Within hours after Louisiana lawmakers
shelved a controversial “religious freedom” bill, Governor Bobby
Jindal, a possible candidate for the 2016 Republican presidential
nomination, responded by issuing an executive order.
The proposed legislation, known as the
Marriage Conscience Act, sought to prohibit the government from
taking adverse action against a person for expressing a religious
belief or moral conviction about marriage. It died with a bipartisan
10-2 vote in a House committee on Tuesday.
Almost immediately, Jindal issued a
statement in which he said that he was “disappointed by the
committee's action” and pledged to issue an executive order that
will “accomplish the intent of HB 707 to prevent the state from
discriminating against persons or entities with deeply held religious
beliefs that marriage is between one man and one woman.”
“This Executive Order will prohibit
the state from denying or revoking a tax exemption, tax deduction,
contract, cooperative agreement, loan, professional license,
certification, accreditation, or employment on the basis the person
acts in accordance with a religious belief that marriage is between
one man and one woman,” Jindal said.
Jindal called the executive order the
“next best thing” to signing the Marriage Conscience Act.
“What we are seeing today in America
is an all-out assault on religious liberty,” he said.
In an op-ed published in The New
York Times, Jindal dismissed concerns IBM expressed about his
support for a “bill that legally protects discrimination based on
same-sex marriage status”
“I have a clear message for any
corporation that contemplates bullying our state: Save your breath,”
Jindal wrote.
“The bill does not, as opponents
assert, create a right to discriminate against, or generally refuse
service to, gay men or lesbians. The bill does not change anything
as it relates to the law in terms of discrimination suits between
private parties. It merely makes our constitutional freedom so well
defined that no judge can miss it,” he added.

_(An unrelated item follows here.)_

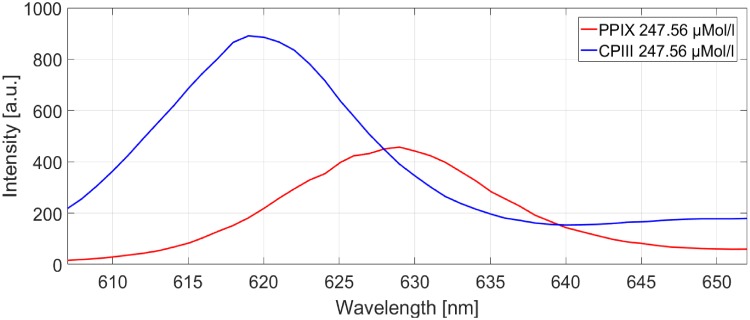
Position of the main peaks of the two porphyrin stem solutions.Measured at pH 7.4 and a concentration of 247.56 μMol/l.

Republican governors in Indiana and
Arkansas backed down from supporting similar measures after
businesses threatened to boycott those states. Louisiana's bill,
however, went further, Doug Laycock, a law professor at the
University of Virginia and a leading religious freedom expert, told
MSNBC last month.
“This Louisiana bill really does what
people accused the Indiana law of doing,” Laycock
said. “The sponsor and the governor says it doesn't authorize
discrimination. I have no idea what that means, it pretty clearly
does.”
At Tuesday's committee hearing, Rep.
Mike Johnson, the Republican lawmaker behind the proposal, was forced
to acknowledge that the bill would allow an emergency room surgeon to
refuse to operate on a married gay person, or a teacher to refuse to
meet with a student's gay parents. In both situations, the state
would be barred from taking action.
In defending his support for such
measures during an appearance on NBC's Meet the Press, Jindal
warned against creating “special rights” for gays.